ETA社に吸収された、『ユニタス社』も、懐中時計のムーブメントCal.6498を 長年製造してきて最近ではエポス社や、エベラール社等に採用され、 リバイバルなヒット・ムーブメントになっております。 スウォッチグループに所属しているETA社は、 『ア・シ−ルド社』、『フォンテンメロン社』、『プゾー社』、『ユニタス社』というスイスを代表するムーブメントメーカーを吸収した以外にも クロノグラフ・メーカーとして著名だった『ヴィーナス社』や『バルジュー社』も 傘下に収め、その優れた技術力を全て吸収して、ETA社の現在は35年前とは 比較出来ない程の技術力の優れた、巨大エボーシュメーカーに成長しました。

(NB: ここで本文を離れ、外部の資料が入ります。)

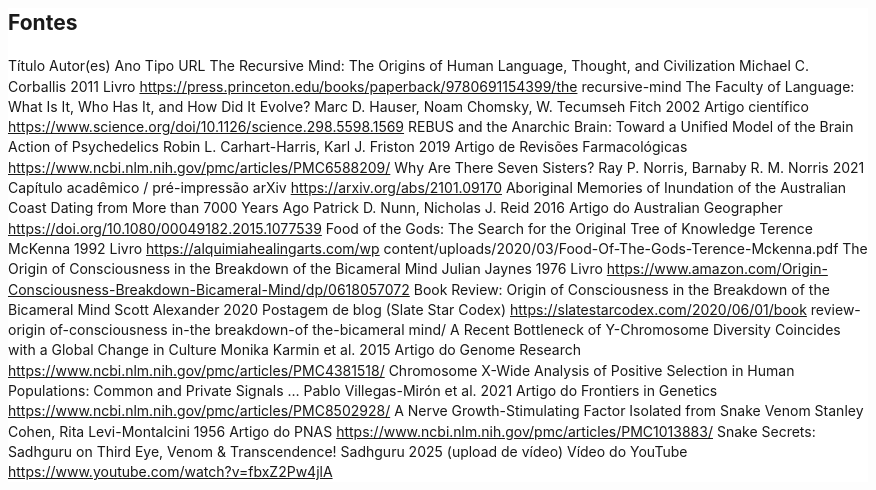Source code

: [^19]: Por que o cromossomo Y? Porque está apenas nos homens e não recombina como outros DNAs, tornando as varreduras seletivas mais fáceis de detectar. Se em algum momento muitas linhagens masculinas morreram ou foram superadas porque esses homens não se adaptaram ao programa (literal e figurativamente), você veria uma estranha redução na diversidade do Y e sinais de seleção. Incidentalmente, há algo chamado "gargalo do cromossomo Y Neolítico" onde cerca de 8-10 mil anos atrás, a diversidade dos cromossomos Y despencou – possivelmente devido a mudanças nas estruturas sociais de modo que alguns homens geraram muitos descendentes (por exemplo, chefias emergentes). Mas é interessante à luz de qualquer teoria de "recuperação" masculina. Provavelmente não está diretamente relacionado à consciência, mas mostra como mudanças culturais podem distorcer drasticamente a genética.

[^20]: Um exemplo: um gene chamado TENM1 no cromossomo X foi sinalizado para forte seleção nos últimos 20 mil anos ou mais. Está envolvido no desenvolvimento cerebral e, curiosamente, interage com o BDNF (fator neurotrófico derivado do cérebro) que, veja só, é semelhante em função aos fatores de crescimento nervoso encontrados em – cobras! (Alguns venenos de cobra desencadeiam fatores de crescimento semelhantes ao BDNF no cérebro). Isso pode ser uma coincidência total, mas me deu arrepios quando li sobre isso pela primeira vez. É como ver uma pequena referência genética à saga serpentina.

[^21]: A beleza desse tipo de especulação é que é infalsificável no grande sentido, mas gera muitos pequenos fragmentos falsificáveis. Talvez futuros arqueólogos descubram um santuário paleolítico com iconografia de cobra e vestígios de bioquímica estranha nele, ou geneticistas identifiquem uma "varredura de consciência" em nosso DNA. Ou talvez não, e isso permanecerá como uma daquelas ideias peculiares que vivem apenas em notas de rodapé nerds da internet. De qualquer forma, pensar sobre isso foi uma viagem e tanto para mim – sem necessidade de veneno de cobra.

## Fontes

Título	Autor(es)	Ano	Tipo	URL
The Recursive Mind: The Origins of Human Language, Thought, and Civilization	Michael C. Corballis	2011	Livro	https://press.princeton.edu/books/paperback/9780691154399/the recursive-mind 
The Faculty of Language: What Is It, Who Has It, and How Did It Evolve?	Marc D. Hauser, Noam Chomsky, W. Tecumseh Fitch	2002	Artigo científico	https://www.science.org/doi/10.1126/science.298.5598.1569 
REBUS and the Anarchic Brain: Toward a Unified Model of the Brain Action of Psychedelics	Robin L. Carhart-Harris, Karl J. Friston	2019	Artigo de Revisões Farmacológicas	https://www.ncbi.nlm.nih.gov/pmc/articles/PMC6588209/ 
Why Are There Seven Sisters?	Ray P. Norris, Barnaby R. M. Norris	2021	Capítulo acadêmico / pré-impressão arXiv	https://arxiv.org/abs/2101.09170 
Aboriginal Memories of Inundation of the Australian Coast Dating from More than 7000 Years Ago	Patrick D. Nunn, Nicholas J. Reid	2016	Artigo do Australian Geographer	https://doi.org/10.1080/00049182.2015.1077539 
Food of the Gods: The Search for the Original Tree of Knowledge	Terence McKenna	1992	Livro	https://alquimiahealingarts.com/wp content/uploads/2020/03/Food-Of-The-Gods-Terence-Mckenna.pdf 
The Origin of Consciousness in the Breakdown of the Bicameral Mind	Julian Jaynes	1976	Livro	https://www.amazon.com/Origin-Consciousness-Breakdown-Bicameral-Mind/dp/0618057072 
Book Review: Origin of Consciousness in the Breakdown of the Bicameral Mind	Scott Alexander	2020	Postagem de blog (Slate Star Codex)	https://slatestarcodex.com/2020/06/01/book review-origin of-consciousness in-the breakdown-of the-bicameral mind/ 
A Recent Bottleneck of Y-Chromosome Diversity Coincides with a Global Change in Culture	Monika Karmin et al.	2015	Artigo do Genome Research	https://www.ncbi.nlm.nih.gov/pmc/articles/PMC4381518/ 
Chromosome X-Wide Analysis of Positive Selection in Human Populations: Common and Private Signals …	Pablo Villegas-Mirón et al.	2021	Artigo do Frontiers in Genetics	https://www.ncbi.nlm.nih.gov/pmc/articles/PMC8502928/ 
A Nerve Growth-Stimulating Factor Isolated from Snake Venom	Stanley Cohen, Rita Levi-Montalcini	1956	Artigo do PNAS	https://www.ncbi.nlm.nih.gov/pmc/articles/PMC1013883/ 
Snake Secrets: Sadhguru on Third Eye, Venom & Transcendence!	Sadhguru	2025 (upload de vídeo)	Vídeo do YouTube	https://www.youtube.com/watch?v=fbxZ2Pw4jlA

[^1]: Fofoca pode parecer trivial, mas alguns psicólogos evolucionistas argumentam que é uma força motriz por trás de nossa inteligência – acompanhar alianças sociais e reputações é um trabalho cognitivo árduo. Talvez aqueles humanos pré-modernos fofocassem também, mas sem linguagem provavelmente era mais como "ook ook" e apontar. Levamos a fofoca a um novo nível assim que tivemos linguagem recursiva ("Então eu ouvi que ela sabe que ele está vendo alguém por fora...").
[^2]: Ainda não vi um cachorro passar no teste do espelho (reconhecer-se em um espelho) e depois entrar em uma crise de meia-idade sobre o significado de ser cão. Quando meu cachorro olha no espelho, ele verifica atrás dele para ver se há outro cachorro. Então ele se entedia e pede petiscos. Isso é mais ou menos o que acontece.
[^3]: Há um conceito chamado pacote cognitivo ou "pacote de sapiência" – a ideia de que traços como linguagem, planejamento complexo, autoconsciência e até mesmo um senso de narrativa ou tempo vêm juntos. Alguns pesquisadores, como Michael Corballis em The Recursive Mind, argumentam que a recursão é o fio comum que tece esse pacote. Se você pode pensar recursivamente, você obtém todo o conjunto de superpoderes mentais humanos de uma vez. É uma maneira conveniente de explicar por que tudo pareceu florescer em aproximadamente o mesmo ponto na pré-história, em vez de uma coisa de cada vez espalhada por milhões de anos.
[^4]: Os candidatos mais próximos: talvez alguns animais tenham alguns elementos do que consideramos cognição semelhante à humana. Golfinhos, pegas, elefantes, chimpanzés – todos eles mostraram familiaridade passageira consigo mesmos em espelhos ou pelo menos com resolução de problemas complexos. Mas mesmo nossos amigos macacos inteligentes não, por exemplo, contam histórias uns aos outros ao redor da fogueira (se algo, eles seriam a fogueira). Se houvesse um continuum, veríamos mais evidências de comportamento semi-simbólico, semi-linguístico no registro. Em vez disso, o registro arqueológico meio que vai de ferramentas de pedra e talvez marcas de arranhões direto para arte rupestre completa e escultura. É um salto, quase como se uma atualização de software atualizasse todo o sistema.
[^5]: A ideia de Chomsky (coautoria com alguns colegas) postulou que talvez uma única mutação genética deu origem à capacidade de recursão na linguagem – permitindo o uso infinito de meios finitos. Ele meio que brincando sugeriu que poderia ter acontecido em um único indivíduo que então ensinou isso a seus filhos e assim por diante. Essa visão de "monstro esperançoso" não é amplamente aceita, mas destaca a sensação de súbita sobre a evolução da linguagem. Ele pode ter colapsado um processo evolutivo cultural mais longo em uma única mutação de sorte porque, bem, é difícil explicar de outra forma. A EToC diria: insight correto (recursão é a chave), cronograma errado (não foi da noite para o dia, mais como alguns milênios de interação memética-genética).
[^6]: Fato curioso: gravidez e puberdade são momentos de reorganização cerebral significativa. Há evidências de que mulheres grávidas passam por mudanças que melhoram a cognição social (possivelmente para se preparar para sintonizar com o bebê). Alguns antropólogos teorizaram que os papéis das mulheres na sociedade muitas vezes capitalizam essas mudanças – por exemplo, tornando-se "conectoras" da comunidade ou detentoras de conhecimento social. Em nosso cenário de Eva, pode-se imaginar uma adolescente grávida (falar sobre um duplo golpe de revisão cerebral) de repente conectando os pontos de uma maneira sem precedentes. Totalmente especulativo, mas interessante de ponderar.
[^7]: Essa frase é na verdade uma analogia filosófica clássica: explicar cor a uma pessoa cega ou o gosto do sal a alguém que nunca o provou é essencialmente impossível apenas com palavras. Da mesma forma, explicar a autoconsciência a um ser que não a experimentou pode ser impossível. Eles provavelmente interpretariam a conversa sobre uma "voz interior" ou um "eu" como ou um absurdo ou talvez como uma afirmação de possessão espiritual. (De certa forma, talvez seja exatamente isso que aconteceu historicamente – se uma pessoa pré-consciente ouvisse uma pessoa autoconsciente falar sobre "a voz na minha cabeça", a única referência que poderiam ter é vozes = espíritos. O que levanta a possibilidade interessante de que antes das pessoas entenderem que elas mesmas estavam pensando, poderiam assumir que qualquer voz interior era um deus ou espírito. Julian Jaynes argumentou isso para tempos muito posteriores; a EToC empurra isso muito para trás: as primeiras vozes interiores foram tomadas como deuses até que Eva descobriu "Ei, sou eu.")
[^8]: Antropólogos às vezes apontam a mudança de vida nômade para vida assentada como exigindo uma nova mentalidade de planejamento. Você não faz agricultura a menos que possa imaginar a colheita futura. Pode-se argumentar qual veio primeiro: nos tornamos pensadores do futuro e então inventamos a agricultura, ou os desafios da agricultura solidificaram o pensamento futuro? Provavelmente um pouco de ambos. Mas deve ter havido algum pensamento futuro mesmo para conceber plantar sementes para mais tarde. Talvez os primeiros humanos conscientes já fizessem proto-agricultura como cuidar de parcelas selvagens ou garantir comida para amanhã, o que lhes deu uma vantagem e vantagem. Enquanto isso, os menos conscientes poderiam ter sido como "viver para hoje" e não armazenar coisas – e quando a fome ou o inverno chegavam, adivinhe quem sobreviveu?
[^9]: A expressão "usando uma máscara" é apropriada. A psicologia do desenvolvimento nos diz que as crianças começam a mentir por volta dos 3-4 anos, o que coincide com o desenvolvimento da teoria da mente (entender que os outros não sabem o que você sabe). Antes disso, as crianças são péssimas mentirosas (elas pensam que se sabem a verdade, você também sabe). Uma vez que elas "entendem" que os outros têm mentes separadas, percebem que podem plantar falsas crenças nessas mentes. Pequenos anjos ardilosos. Agora imagine um ser humano adulto que nunca chegou a esse estágio – seria muito fácil enganá-lo. Os primeiros humanos com teoria da mente e senso de si mesmos poderiam manipular bastante seus pares. "Não, eu definitivamente te dei aquela carne ontem, lembra? Você deve ter esquecido." Se o par não consegue entender a possibilidade de engano... azar o deles. Assim, pressões seletivas para que todos acompanhem a corrida armamentista cognitiva.
[^10]: Para os inclinados matematicamente: a equação do criador é R = h² * S, onde R é a resposta (mudança no traço), h² é a herdabilidade do traço, e S é o diferencial de seleção. Se a idade de início e a estabilidade da autoconsciência são herdáveis (provavelmente têm alguns componentes herdáveis, já que coisas como a propensão à esquizofrenia – um possível análogo moderno de "eu instável" – são parcialmente genéticas) e mesmo uma pequena vantagem se acumula para aqueles que a possuem mais plenamente, a seleção poderia avançar surpreendentemente rápido. Um cálculo aproximado no ensaio teórico original mostrou que uma seleção modesta poderia deslocar a média populacional em 1 desvio padrão em ~500 anos. Multiplique isso e você poderia passar de "nível raro de gênio em recursão" para "todo mundo tem" em alguns milhares de anos, o que é um piscar de olhos em tempo evolutivo.
[^11]: Não é apenas veneno de cobra – muitas toxinas animais têm efeitos psicoativos. Existem sapos que produzem substâncias semelhantes ao DMT (daí a tradição de lamber sapos para alucinações), certos peixes e aranhas podem causar alucinações se ingeridos em doses subletais, etc. O veneno de cobra é particularmente interessante por causa do componente do fator de crescimento nervoso (NGF) encontrado especialmente no veneno de cobra. O NGF no veneno ajuda o veneno a se espalhar causando dor e inflamação, mas o NGF em geral é uma proteína que promove o crescimento e a sobrevivência dos neurônios. Algumas pesquisas sugerem que o NGF pode ter efeitos psicoativos, possivelmente relacionados ao desencadeamento de experiências sensoriais intensas ou plasticidade cerebral. Então, uma hipótese: uma dose subletal de veneno de cobra pode inicialmente explodir sua mente (aterrorizante, doloroso, talvez alucinatório enquanto os neurotoxinas fazem sua dança), e se você sobreviver, o NGF pode deixar seu cérebro em um estado um tanto alterado, mais plástico por um tempo enquanto você se recupera. É um esticamento, mas conceitualmente não impossível.
[^12]: Exemplo moderno: Sadhguru (um iogue indiano) uma vez afirmou que bebia veneno de cobra regularmente em sua juventude para fins espirituais. Ele disse que "tirou minha vida, mas me deu algo mais precioso que a vida." Pode ser bravata metafórica, mas se literal – bem, aparentemente ele ainda está vivo e bastante iluminado por seu próprio relato. Não tente isso em casa. Além disso, algumas fontes históricas sugerem que certos oráculos ou videntes usavam picadas de cobra. Os astecas eram conhecidos por usar uma poção alucinógena chamada ololiuqui (das sementes de glória-da-manhã) e tinham rituais envolvendo serpentes; fica a dúvida se algum veneno foi incluído.
[^13]: Há uma literatura científica crescente sobre como psicodélicos como a psilocibina causam uma quebra temporária de redes neurais enraizadas (especialmente a "rede de modo padrão" associada ao ego e à representação do eu) e então, durante o período de brilho posterior, quando a neuroplasticidade está elevada, as pessoas podem formar novas perspectivas ou hábitos. De fato, a morte do ego (temporária) pode facilitar um renascimento do ego com mudanças. Para uma primeira vez de autoidentificação, talvez você precise de uma morte do ego do antigo não-ego (se esse paradoxo faz sentido) para criar espaço para um ego se formar. Ok, agora pareço que tomei algo...
[^14]: Os famosos "elfos de máquina" de McKenna eram essas entidades brincalhonas, que expelem geometria, que ele frequentemente relatava em viagens de alta dose de triptamina. Ele interpretou toda a experiência como algo semelhante ao Logos (linguagem/significado) se revelando. A partir disso, ele hipotetizou que encontrar psicodélicos na natureza poderia ter catalisado o desenvolvimento cognitivo de nossos ancestrais, especialmente a linguagem. Food of the Gods é seu livro sobre isso. Uma crítica: cogumelos não estariam disponíveis globalmente e o ano todo, enquanto nosso culto à cobra, se verdadeiro, espalhou o efeito culturalmente, então não dependia de todos comerem independentemente um cogumelo mágico; uma vez que alguns tiveram o insight, eles poderiam transmiti-lo.
[^15]: O motivo das "Sete Irmãs" das Plêiades é um dos casos mais fortes de tradição oral de longo prazo. Pesquisadores rastrearam histórias semelhantes entre aborígenes australianos, antigos gregos e vários outros povos. Alguns sugerem que pode remontar aos primeiros humanos que saíram da África que já notaram essas estrelas. Seja 30 mil ou 100 mil anos atrás, mostra que certas histórias podem sobreviver se permanecerem culturalmente importantes. Mitos de criação definitivamente seriam importantes o suficiente para serem preservados! E de fato, muitos mitos de criação compartilham elementos entre continentes, sugerindo uma origem comum muito antiga ou evolução convergente de histórias. EToC se apoia na ideia de que pelo menos alguns elementos-chave (como a cobra) têm uma origem comum em eventos reais.
[^16]: Um artigo da Scientific American discute como histórias indígenas australianas descrevem com precisão inundações costeiras que correspondem ao aumento do nível do mar pós-Idade do Gelo. Estamos falando de mudanças que ocorreram há ~7.000+ anos lembradas até tempos recentes. Quando os ocidentais coletaram essas histórias pela primeira vez, não tinham ideia de que estavam ouvindo um relato de mudança climática de 300 gerações. É impressionante. Então sim, os humanos podem preservar o conhecimento sem escrita se escolherem enfatizá-lo em histórias e rituais.
[^17]: Scott Alexander (autor do Slate Star Codex) realmente revisou o livro de Julian Jaynes e achou intrigante, mas não totalmente convincente. Jaynes pensava que até a antiga Mesopotâmia, os humanos não haviam integrado totalmente seu "eu". Eles ouviam seus próprios pensamentos como as vozes dos deuses ou ancestrais os comandando. Ele cita como a literatura antiga tem deuses constantemente dizendo às pessoas o que fazer, enquanto textos posteriores mostram mais introspecção. Jaynes pode ter se enganado por dezenas de milênios – eu argumentaria que na época de Gilgamesh os humanos já eram definitivamente autoconscientes – mas talvez ele tenha captado um eco tênue daquela transição anterior. A história bíblica do Éden é muito mais antiga em suas raízes do que o próprio texto, potencialmente.
[^18]: Há evidências de mudanças anatômicas nos crânios humanos nos últimos 50 mil anos – por exemplo, os rostos se tornaram menos robustos (gracilização) e as caixas cranianas podem ter mudado de forma. Alguns argumentaram que isso se deve à autodomesticação (nós nos domesticamos assim como fizemos com os lobos em cães, favorecendo indivíduos menos agressivos e mais cooperativos). A autodomesticação poderia estar ligada a nos tornarmos mais sociais e cognitivos. Não é uma grande mudança como uma segunda cabeça ou algo assim, mas algo estava em andamento. Além disso, um artigo de genética de 2022 identificou períodos de forte seleção em nossa linhagem por volta de 50 mil anos e depois, possivelmente relacionados à função cerebral (embora eles cautelosamente atribuíssem isso à adaptação climática à medida que os humanos migravam).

現在、日本で販売されているスイス時計の、おそらく8割以上はETA社の ムーブメントを搭載した腕時計だと思います。 他に、ETAに吸収されたエボーシュメーカーは 『ヌーベル・ファブリック社』、『デルビ社』、『シェザール社』、 『レニュー・ダロニュー社』、『フルリエ社』『ベニュス・ベルノワーズ社』、 『フェルサ社』、『ア・ミシェル社』、等があります。

スウォッチグループの強みは、世界最大規模のムーブメントメーカーETA社を 抱えているのみならず、ヒゲゼンマイ専用メーカー、『ニヴァロックス社』を、 過去に買収して、子会社にしている事だと思います。

世界の冠たるR社や、J社も、P社も 『ニヴァロックス社』のヒゲゼンマイを採用している為に、 言葉は悪いかもしれませんが、急所を掴まされている、と言っても 過言では無いと思います。

そういう意味から言って、世界の中で100%完璧なマニュファクチュールは 日本のセイコー社、一社だと断言しても、間違いないでしょう。
セイコー社はヒゲゼンマイも自作している希有なメーカーで、セイコーインスツルメンツの系列会社SIIマイクロパーツ社でヒゲゼンマイを生産しています。
1950年に開発されたヒゲゼンマイ専用の弾性の非常に高い特殊合金(SPRON100)は 炭素・ニッケル・クローム・モリブデン・鉄の合金から成っています。)

ですから、国産の日本を代表するセイコー社には、誰彼を遠慮する事なく自前で、 全てが製造出来る技術を持ったメーカーですので、 もっともっと魅力のある機械式腕時計を開発していって欲しいと願っております。